- Location: Rome
- Country: Italy
- Previous event: 2018
- Next event: 2025 (as "Jubilee of Families")
- Organised by: Diocese of Rome

= World Meeting of Families 2022 =

The World Meeting of Families 2022 was the tenth World Meeting of Families and took place in Rome, Italy in June 2022. It was the third such gathering at this location, following on from the first ever event of its kind in 1994 and a second time in 2000. The event was originally due to be held between 23 and 27 June 2021.

In conjunction with the Dicastery for the Laity, Family and Life, the Diocese chosen to host the World Meeting of Families 2021 was announced in Phoenix Park, Dublin, at the conclusion of the Final Mass of the World Meeting of Families 2018, presided over by Pope Francis on the final day of his visit to Ireland. On May 17, 2019, Pope Francis announced, in a statement which was made public by the Dicastery for Laity, Family and Life, that he had picked "Family love: a vocation and a path to holiness” to serve as the theme for the 2021 World Meeting of Families.

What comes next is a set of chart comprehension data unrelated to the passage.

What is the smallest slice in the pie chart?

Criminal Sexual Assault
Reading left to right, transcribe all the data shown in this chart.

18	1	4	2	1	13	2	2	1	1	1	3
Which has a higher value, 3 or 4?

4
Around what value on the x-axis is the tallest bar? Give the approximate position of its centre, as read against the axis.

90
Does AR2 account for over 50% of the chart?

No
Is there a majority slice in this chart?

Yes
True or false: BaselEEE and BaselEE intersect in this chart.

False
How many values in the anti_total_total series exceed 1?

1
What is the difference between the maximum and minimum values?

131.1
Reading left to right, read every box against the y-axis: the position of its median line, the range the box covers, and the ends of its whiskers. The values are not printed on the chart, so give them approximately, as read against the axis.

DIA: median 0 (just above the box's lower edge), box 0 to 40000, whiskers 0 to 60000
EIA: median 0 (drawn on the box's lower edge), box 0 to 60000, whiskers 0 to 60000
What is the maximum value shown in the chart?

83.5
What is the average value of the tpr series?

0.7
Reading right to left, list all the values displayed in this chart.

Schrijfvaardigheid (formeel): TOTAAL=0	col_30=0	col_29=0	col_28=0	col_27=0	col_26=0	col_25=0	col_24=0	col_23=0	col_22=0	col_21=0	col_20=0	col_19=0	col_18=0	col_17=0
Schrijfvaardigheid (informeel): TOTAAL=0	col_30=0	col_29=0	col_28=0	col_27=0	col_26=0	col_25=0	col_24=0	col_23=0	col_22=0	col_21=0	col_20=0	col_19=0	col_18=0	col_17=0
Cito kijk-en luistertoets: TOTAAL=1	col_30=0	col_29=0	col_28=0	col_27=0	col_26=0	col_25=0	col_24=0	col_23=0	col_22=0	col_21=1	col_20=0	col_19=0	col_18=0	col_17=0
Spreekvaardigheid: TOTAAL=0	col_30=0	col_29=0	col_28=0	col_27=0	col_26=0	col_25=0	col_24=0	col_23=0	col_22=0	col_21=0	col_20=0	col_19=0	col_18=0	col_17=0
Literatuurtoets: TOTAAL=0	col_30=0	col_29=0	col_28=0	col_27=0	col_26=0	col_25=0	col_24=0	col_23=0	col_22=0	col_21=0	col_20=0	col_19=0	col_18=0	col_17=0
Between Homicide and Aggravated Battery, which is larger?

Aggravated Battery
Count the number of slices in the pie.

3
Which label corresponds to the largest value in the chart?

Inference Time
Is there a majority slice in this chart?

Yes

On 20 April 2020, Pope Francis, heeding advice from Dicastery from the Laity, Family and Life Prefect Kevin Farrell, postponed the 2021 World Meeting of Families to June 2022 due to the COVID-19 pandemic. The Vatican claimed it was postponed "due to the current health situation and its consequences for the movement and gathering of young people and families".

Pope Francis preached on the theme of thanksgiving at the event on 25 June 2022.